Well there must have been a cop not too far back who saw that, because within a few seconds we saw the flashing red lights behind us. They were red back then, not blue like today.

So the cop pulls us over and I don’t remember the details of what he asked for. Probably license and registration and if we had been drinking, which was probably pretty obvious that we had been.

Then the cop had Larry who had been driving do the sobriety test.

Walk a straight line and touch his finger to his nose or whatever they do. I figured we were going to jail and I was already fast forwarding in my mind what I was going to say to my mother when I had to call her from jail.

I don’t know how he did it, but Larry must have reached down deep inside himself and came up with the fortitude and will power to do halfway decent on that test. At least that’s what it looked like through by alcohol blurred eyes.

The next thing I know the cop was giving Larry a good ass chewing and Larry was giving him the “yes sir, no sir, I’m sorry sir” etc. routine that you always do and I heard the cop say “I want you boys to get in that car, turn it around, and drive straight out of my town and don’t come back, I’m going to be right behind you until you reach the city limits.”

And that’s what happened.

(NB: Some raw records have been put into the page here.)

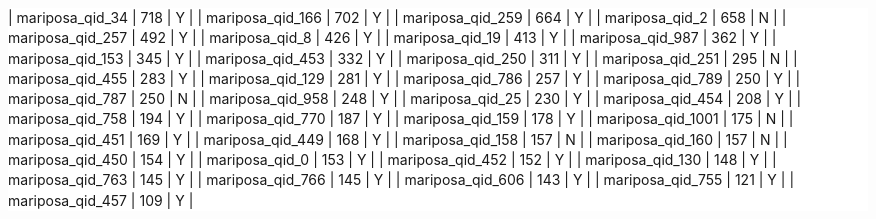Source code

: | mariposa_qid_34   |     718 | Y         |
| mariposa_qid_166  |     702 | Y         |
| mariposa_qid_259  |     664 | Y         |
| mariposa_qid_2    |     658 | N         |
| mariposa_qid_257  |     492 | Y         |
| mariposa_qid_8    |     426 | Y         |
| mariposa_qid_19   |     413 | Y         |
| mariposa_qid_987  |     362 | Y         |
| mariposa_qid_153  |     345 | Y         |
| mariposa_qid_453  |     332 | Y         |
| mariposa_qid_250  |     311 | Y         |
| mariposa_qid_251  |     295 | N         |
| mariposa_qid_455  |     283 | Y         |
| mariposa_qid_129  |     281 | Y         |
| mariposa_qid_786  |     257 | Y         |
| mariposa_qid_789  |     250 | Y         |
| mariposa_qid_787  |     250 | N         |
| mariposa_qid_958  |     248 | Y         |
| mariposa_qid_25   |     230 | Y         |
| mariposa_qid_454  |     208 | Y         |
| mariposa_qid_758  |     194 | Y         |
| mariposa_qid_770  |     187 | Y         |
| mariposa_qid_159  |     178 | Y         |
| mariposa_qid_1001 |     175 | N         |
| mariposa_qid_451  |     169 | Y         |
| mariposa_qid_449  |     168 | Y         |
| mariposa_qid_158  |     157 | N         |
| mariposa_qid_160  |     157 | N         |
| mariposa_qid_450  |     154 | Y         |
| mariposa_qid_0    |     153 | Y         |
| mariposa_qid_452  |     152 | Y         |
| mariposa_qid_130  |     148 | Y         |
| mariposa_qid_763  |     145 | Y         |
| mariposa_qid_766  |     145 | Y         |
| mariposa_qid_606  |     143 | Y         |
| mariposa_qid_755  |     121 | Y         |
| mariposa_qid_457  |     109 | Y         |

Man were we relieved. The cop had cut us a break. He had handled it like Matt Dillion would have in Gunsmoke. He just told us to “Get out of Dodge”

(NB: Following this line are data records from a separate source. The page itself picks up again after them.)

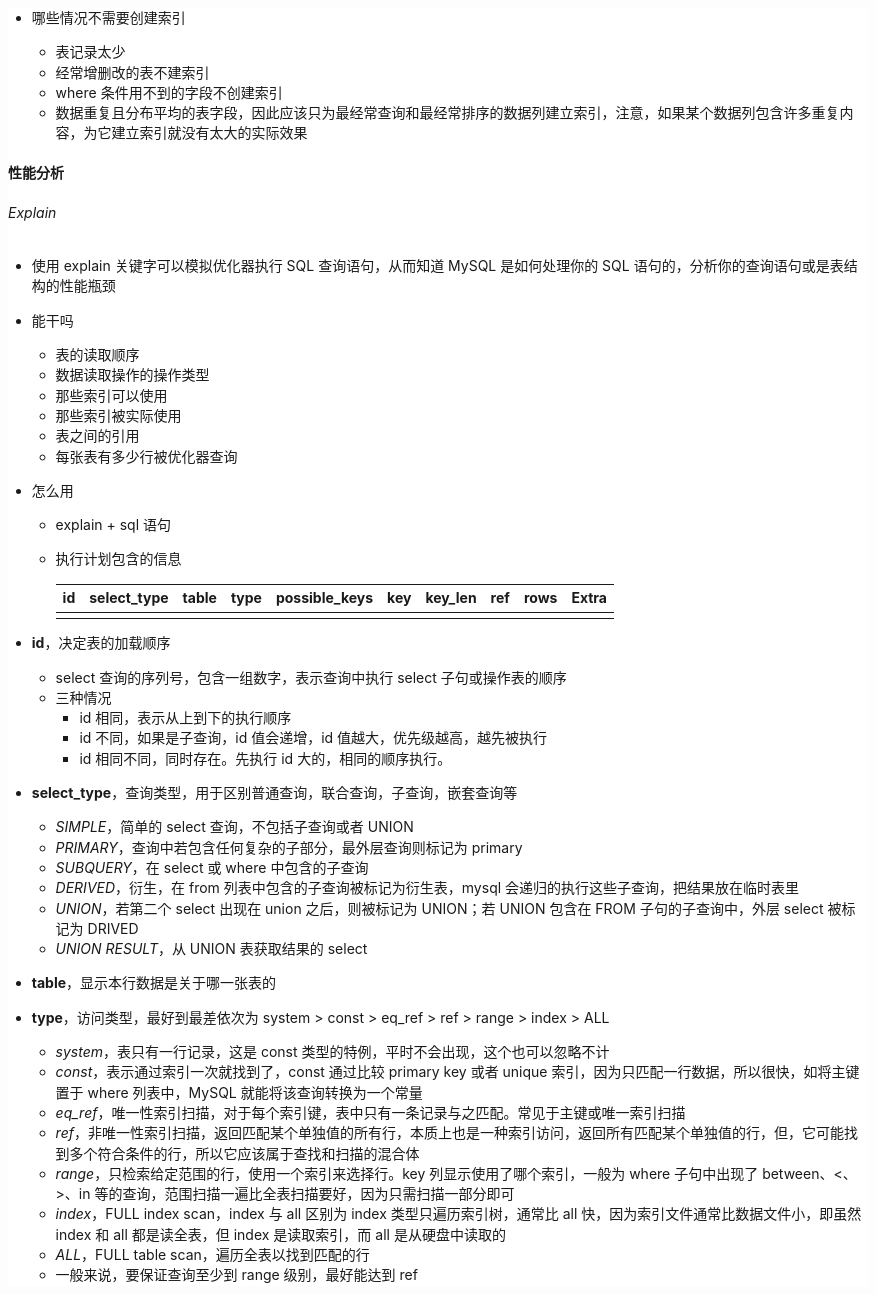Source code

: * 哪些情况不需要创建索引

  * 表记录太少
  * 经常增删改的表不建索引
  * where 条件用不到的字段不创建索引
  * 数据重复且分布平均的表字段，因此应该只为最经常查询和最经常排序的数据列建立索引，注意，如果某个数据列包含许多重复内容，为它建立索引就没有太大的实际效果

#### 性能分析

###### Explain

* 使用 explain 关键字可以模拟优化器执行 SQL 查询语句，从而知道 MySQL 是如何处理你的 SQL 语句的，分析你的查询语句或是表结构的性能瓶颈

* 能干吗

  * 表的读取顺序
  * 数据读取操作的操作类型
  * 那些索引可以使用
  * 那些索引被实际使用
  * 表之间的引用
  * 每张表有多少行被优化器查询

* 怎么用

  * explain + sql 语句

  * 执行计划包含的信息

    | id   | select_type | table | type | possible_keys | key  | key_len | ref  | rows | Extra |
    | ---- | ----------- | ----- | ---- | ------------- | ---- | ------- | ---- | ---- | ----- |
    |      |             |       |      |               |      |         |      |      |       |

* **id**，决定表的加载顺序

  * select 查询的序列号，包含一组数字，表示查询中执行 select 子句或操作表的顺序
  * 三种情况
    * id 相同，表示从上到下的执行顺序
    * id 不同，如果是子查询，id 值会递增，id 值越大，优先级越高，越先被执行
    * id 相同不同，同时存在。先执行 id 大的，相同的顺序执行。

* **select_type**，查询类型，用于区别普通查询，联合查询，子查询，嵌套查询等

  * *SIMPLE*，简单的 select 查询，不包括子查询或者 UNION
  * *PRIMARY*，查询中若包含任何复杂的子部分，最外层查询则标记为 primary
  * *SUBQUERY*，在 select 或 where 中包含的子查询
  * *DERIVED*，衍生，在 from 列表中包含的子查询被标记为衍生表，mysql 会递归的执行这些子查询，把结果放在临时表里
  * *UNION*，若第二个 select 出现在 union 之后，则被标记为 UNION；若 UNION 包含在 FROM 子句的子查询中，外层 select 被标记为 DRIVED
  * *UNION RESULT*，从 UNION 表获取结果的 select

* **table**，显示本行数据是关于哪一张表的

* **type**，访问类型，最好到最差依次为 system > const > eq_ref > ref > range > index > ALL

  * *system*，表只有一行记录，这是 const 类型的特例，平时不会出现，这个也可以忽略不计
  * *const*，表示通过索引一次就找到了，const 通过比较 primary key 或者 unique 索引，因为只匹配一行数据，所以很快，如将主键置于 where 列表中，MySQL 就能将该查询转换为一个常量
  * *eq_ref*，唯一性索引扫描，对于每个索引键，表中只有一条记录与之匹配。常见于主键或唯一索引扫描
  * *ref*，非唯一性索引扫描，返回匹配某个单独值的所有行，本质上也是一种索引访问，返回所有匹配某个单独值的行，但，它可能找到多个符合条件的行，所以它应该属于查找和扫描的混合体
  * *range*，只检索给定范围的行，使用一个索引来选择行。key 列显示使用了哪个索引，一般为 where 子句中出现了 between、<、>、in 等的查询，范围扫描一遍比全表扫描要好，因为只需扫描一部分即可
  * *index*，FULL index scan，index 与 all 区别为 index 类型只遍历索引树，通常比 all 快，因为索引文件通常比数据文件小，即虽然 index 和 all 都是读全表，但 index 是读取索引，而 all 是从硬盘中读取的
  * *ALL*，FULL table scan，遍历全表以找到匹配的行
  * 一般来说，要保证查询至少到 range 级别，最好能达到 ref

And to this day, whenever I get on one of my anti-cop rants, I remember that night and feel just a little bit guilty.
 

RadishRose

SF VIP
Location
CT USA
@Trade, this is a tough call, actually.

Your friend's possibility of having a serious accident went way up, you could have been killed or killed some one else. The cop that let him go, put you both back in danger.

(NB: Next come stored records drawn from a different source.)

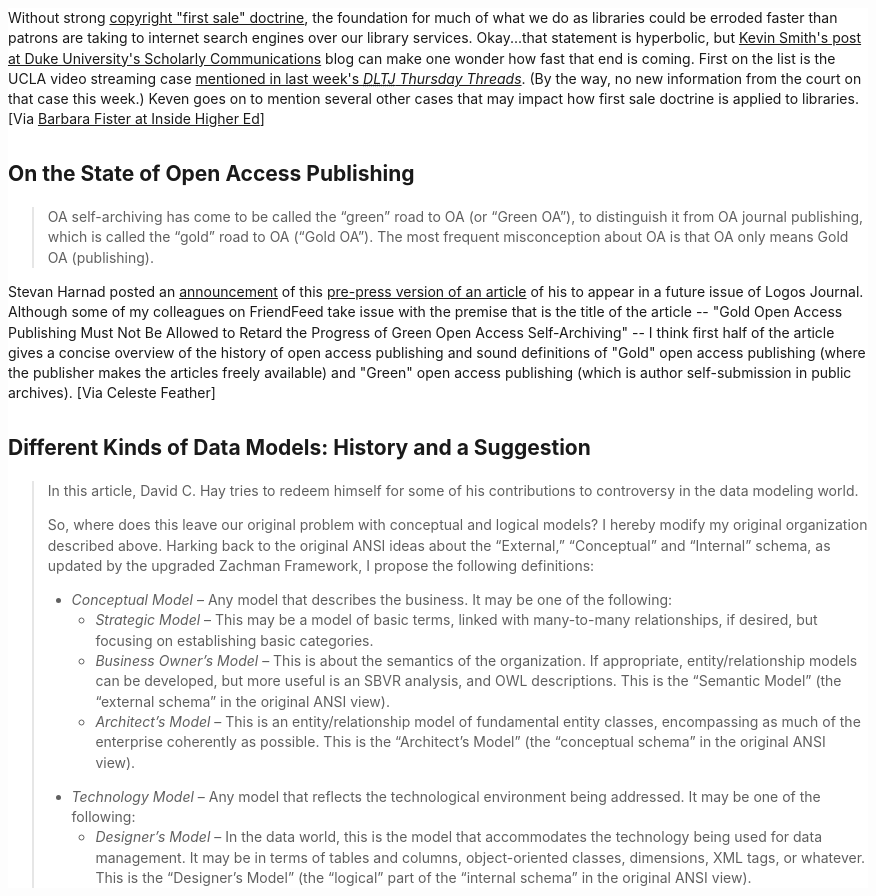 <p>Without strong <a href="http://en.wikipedia.org/wiki/First-sale_doctrine" title="First-sale doctrine | Wikipedia">copyright "first sale" doctrine</a>, the foundation for much of what we do as libraries could be erroded faster than patrons are taking to internet search engines over our library services.  Okay...that statement is hyperbolic, but <a href="http://library.duke.edu/blogs/scholcomm/2010/12/17/is-the-sky-falling-on-library-lending/" title="Is the sky falling on library lending? |Scholarly Communications @ Duke">Kevin Smith's post at Duke University's Scholarly Communications</a> blog can make one wonder how fast that end is coming.  First on the list is the UCLA video streaming case <a href="/article/thursday-threads-2010w50/#aime-v-ucla">mentioned in last week's <i><acronym title="Disruptive Library Technology Jester">DLTJ</acronym> Thursday Threads</i></a>.  (By the way, no new information from the court on that case this week.)  Keven goes on to mention several other cases that may impact how first sale doctrine is applied to libraries. [Via <a href="http://www.insidehighered.com/blogs/library_babel_fish/bad_news_good_news_riding_the_rss_roller_coaster" title="Bad News, Good News: Riding the RSS Roller Coaster | Library Babel Fish | Inside Higher Ed">Barbara Fister at Inside Higher Ed</a>]</p>
<h2><a name="oa">On the State of Open Access Publishing</a></h2>
<blockquote><p>OA self-archiving has come to be called the &ldquo;green&rdquo; road to OA (or &ldquo;Green OA&rdquo;), to distinguish it from OA journal publishing, which is called the &ldquo;gold&rdquo; road to OA (&ldquo;Gold OA&rdquo;). The most frequent misconception about OA is that OA only means Gold OA (publishing).</p></blockquote>
<p>Stevan Harnad posted an <a href="http://liblicense.crl.edu/ListArchives/1012/msg00064.html" title="Re: Does Dramatic Growth of DOAJ Signal Success or Market Dysfunction?">announcement</a> of this <a href="http://eprints.ecs.soton.ac.uk/21818/" title="Gold Open Access Publishing Must Not Be Allowed to Retard the Progress of Green Open Access Self-Archiving - ECS EPrints Repository">pre-press version of an article</a> of his to appear in a future issue of Logos Journal.  Although some of my colleagues on FriendFeed take issue with the premise that is the title of the article -- "Gold Open Access Publishing Must Not Be Allowed to Retard the Progress of Green Open Access Self-Archiving" -- I think first half of the article gives a concise overview of the history of open access publishing and sound definitions of "Gold" open access publishing (where the publisher makes the articles freely available) and "Green" open access publishing (which is author self-submission in public archives).  [Via Celeste Feather]</p>
<h2><a name="datamodels">Different Kinds of Data Models: History and a Suggestion</a></h2>
<blockquote><p>In this article, David C. Hay tries to redeem himself for some of his contributions to controversy in the data modeling world.</p>
<p>So, where does this leave our original problem with conceptual and logical models? I hereby modify my original organization described above. Harking back to the original ANSI ideas about the &ldquo;External,&rdquo; &ldquo;Conceptual&rdquo; and &ldquo;Internal&rdquo; schema, as updated by the upgraded Zachman Framework, I propose the following definitions:
<ul>
<li><span style="font-style: italic; ">Conceptual Model</span> &ndash; Any model that describes the business. It may be one of the following:
<ul>
<li><span style="font-style: italic; ">Strategic Model</span> &ndash; This may be a model of basic terms, linked with many-to-many relationships, if desired, but focusing on establishing basic categories.</li>
<li><span style="font-style: italic; ">Business Owner&rsquo;s Model</span> &ndash; This is about the semantics of the organization. If appropriate, entity/relationship models can be developed, but more useful is an SBVR analysis, and OWL descriptions. This is the &ldquo;Semantic Model&rdquo; (the &ldquo;external schema&rdquo; in the original ANSI view).</li>
<li><span style="font-style: italic; ">Architect&rsquo;s Model</span> &ndash; This is an entity/relationship model of fundamental entity classes, encompassing as much of the enterprise coherently as possible. This is the &ldquo;Architect&rsquo;s Model&rdquo; (the &ldquo;conceptual schema&rdquo; in the original ANSI view).</li>
</ul>
</li>
</ul>
<ul>
<li><span style="font-style: italic; ">Technology Model</span> &ndash; Any model that reflects the technological environment being addressed. It may be one of the following:
<ul>
<li><span style="font-style: italic; ">Designer&rsquo;s Model</span> &ndash; In the data world, this is the model that accommodates the technology being used for data management. It may be in terms of tables and columns, object-oriented classes, dimensions, XML tags, or whatever. This is the &ldquo;Designer&rsquo;s Model&rdquo; (the &ldquo;logical&rdquo; part of the &ldquo;internal schema&rdquo; in the original ANSI view).</li>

If he wanted to give you a break, he could have gotten someone to pick up the car and yourselves, no impound, no citation. JMHO.
 

Olivia

Well-known Member
Location
Hawaii
If it was that bad, I'm sure the cop would have impounded the car and took both of you in--at least the driver. Of course, it shouldn't have happened. I remember when my brother at an earlier age was stopped by a cop for supposedly driving under the influence. He got a ticket but the cop allowed him to drive home. And so at the trial my brother was acquitted. That may seem bad, but after that my brother never drove under the influence again, always came home with a designated driver. So that cop did my brother a big favor although he doesn't know it to this day.
 

RadishRose

SF VIP
Location
CT USA
If it was that bad, I'm sure the cop would have impounded the car and took both of you in--at least the driver. Of course, it shouldn't have happened. I remember when my brother at an earlier age was stopped by a cop for supposedly driving under the influence. He got a ticket but the cop allowed him to drive home. And so at the trial my brother was acquitted. That may seem bad, but after that my brother never drove under the influence again, always came home with a designated driver. So that cop did my brother a big favor although he doesn't know it to this day.
Heck, I'm not "sure" of anything...wasn't even there. But, it's pretty well known that driving while impaired or yapping/texting does increase risks.
 

Olivia

Well-known Member
Location
Hawaii
Yes, exactly, but there are variables to any situation.

Years ago when I still quite young and cute., I remember looking for where Fisher Hawaii had moved to for me to find a new desk chair for where I worked. So, getting close to where I thought it was, I slowed down to find the drive way into the place. I turned in and suddenly there was a cop behind me huffing and puffing to my car. He was actually a good-looking tall male Asian. He said that I had slowed down suddenly and he almost hit me in my rear. I said to him I'm really sorry and I understand because I worked at State Farm and took accident reports so I know how it is, and that I take full responsibility and after he looked at my driver's license (which I have an Asian last name) and said. Oh. you're local? And I didn't even get a warning and we both went on our way.